▸ THE PROBLEM
Write out the records that follow exactly. Do not include pictures.
____
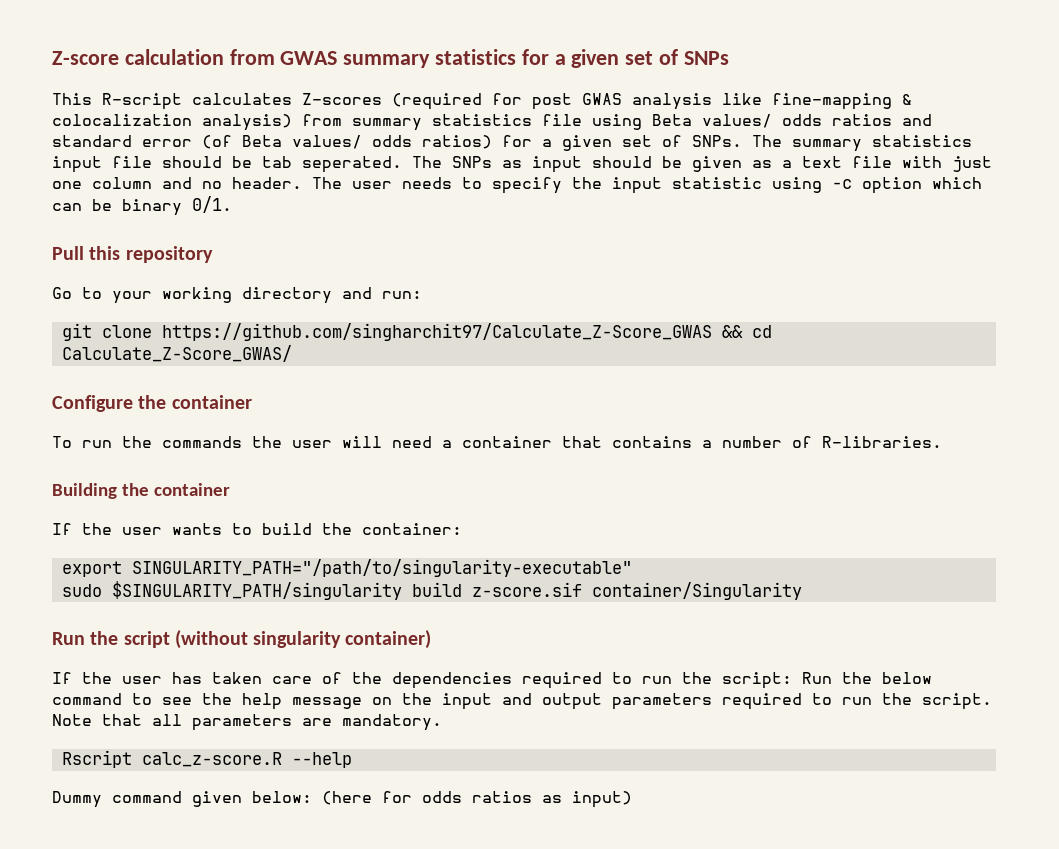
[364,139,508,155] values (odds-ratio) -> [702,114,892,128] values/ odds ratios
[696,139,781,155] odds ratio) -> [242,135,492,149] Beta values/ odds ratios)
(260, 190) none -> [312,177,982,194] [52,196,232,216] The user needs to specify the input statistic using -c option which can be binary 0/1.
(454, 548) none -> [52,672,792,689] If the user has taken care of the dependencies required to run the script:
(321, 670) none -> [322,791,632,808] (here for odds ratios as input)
____
▸ WRITTEN ANSWER
[364,139,508,155] values (odds-ratio) -> [702,114,892,128] values/ odds ratios
[696,139,781,155] odds ratio) -> [242,135,492,149] Beta values/ odds ratios)
(260, 190) none -> [312,177,982,194] [52,196,232,216] The user needs to specify the input statistic using -c option which can be binary 0/1.
(454, 548) none -> [52,672,792,689] If the user has taken care of the dependencies required to run the script:
(321, 670) none -> [322,791,632,808] (here for odds ratios as input)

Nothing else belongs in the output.